Les islamistes de Ennahdha sont tétanisés par l’idée d’un scénario à l’égyptienne (NDLR: en 2013, les islamistes ont été balayés par le coup d’Etat d’Abdel Fattah al-Sissi) et sont prêts à s’allier avec quiconque les aide à rester au pouvoir. Car s’ils passent dans l’opposition, ils craignent que des dossiers s’ouvrent contre eux. Jusqu’alors, ils méprisaient leurs adversaires et laissaient libre cours aux salafistes. Depuis 2013, ils cherchent la respectabilité. Ils se sont donc coupés de leur base radicale. Mais l’islam politique ne perd pas vraiment de terrain. Il y a très peu de partis laïques en Tunisie, Etat officiellement musulman. L’immense majorité des Tunisiens est sunnite. Le citoyen lambda peut détester les islamistes, sans pour autant aspirer à une laïcité à la française.
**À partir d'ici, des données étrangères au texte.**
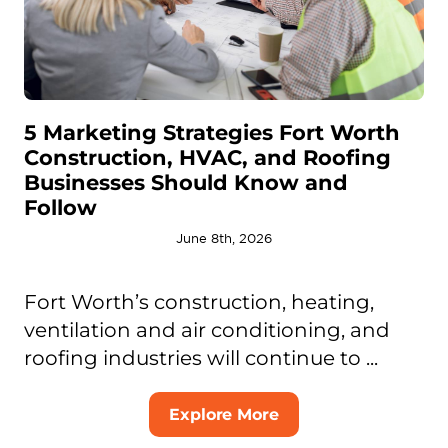
5 Marketing Strategies Fort Worth
Construction, HVAC, and Roofing
Businesses Should Know and
Follow
June 8th, 2026
Fort Worth’s construction, heating,
ventilation and air conditioning, and
roofing industries will continue to ...
Explore More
Le pays a connu une vague d’attentats djihadistes à partir de 2015. Les autorités ont-elles réussi à juguler le phénomène?
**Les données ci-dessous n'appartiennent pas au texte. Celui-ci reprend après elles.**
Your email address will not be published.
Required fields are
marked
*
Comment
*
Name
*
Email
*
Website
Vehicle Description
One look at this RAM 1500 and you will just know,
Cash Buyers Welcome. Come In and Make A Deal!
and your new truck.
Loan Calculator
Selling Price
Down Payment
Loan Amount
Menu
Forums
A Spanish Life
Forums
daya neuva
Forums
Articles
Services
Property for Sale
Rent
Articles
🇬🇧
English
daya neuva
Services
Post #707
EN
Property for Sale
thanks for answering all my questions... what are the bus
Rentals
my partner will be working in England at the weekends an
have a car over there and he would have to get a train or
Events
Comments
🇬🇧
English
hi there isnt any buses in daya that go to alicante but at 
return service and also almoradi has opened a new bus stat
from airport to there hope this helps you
En 2011, une amnistie a été décrétée pour des citoyens jugés de façon inéquitable et c’est ainsi que des djihadistes sont sortis de prison. Avec l’avènement d’Ennahdha, majoritaire à l’époque, la parole s’est libérée. Le groupe salafiste Ansar al-Charia avait pignon sur rue. Des gens tenaient des discours projihad sur des télés respectables. Ce laxisme a mené aux nombreux départs de combattants en Syrie. L’année 2016 marque un tournant, avec l’attaque par Daech d’une garnison à la frontière avec la Libye. Daech pensait que les habitants se rallieraient à sa cause. Mais ce fut tout le contraire. Aujourd’hui, ses partisans sont de moins en moins nombreux.
La Tunisie est-elle fière d’être le seul pays du monde arabe à avoir réussi sa révolution?
On nous l’assène tout le temps. Les Tunisiens ont désormais une démocratie avancée et l’élection de Kaïs Saïed démontre qu’ils ont pu déjouer les plans de l’establishment. Mais cette fierté ne paie pas le loyer ni les factures. On est dans un entre-deux. L’enjeu des mois à venir sera de voir si une démocratie peut se maintenir dans des conditions aussi fragiles. Une partie de la population pourrait être tentée de choisir un pouvoir fort afin de bénéficier de davantage de stabilité et de prospérité.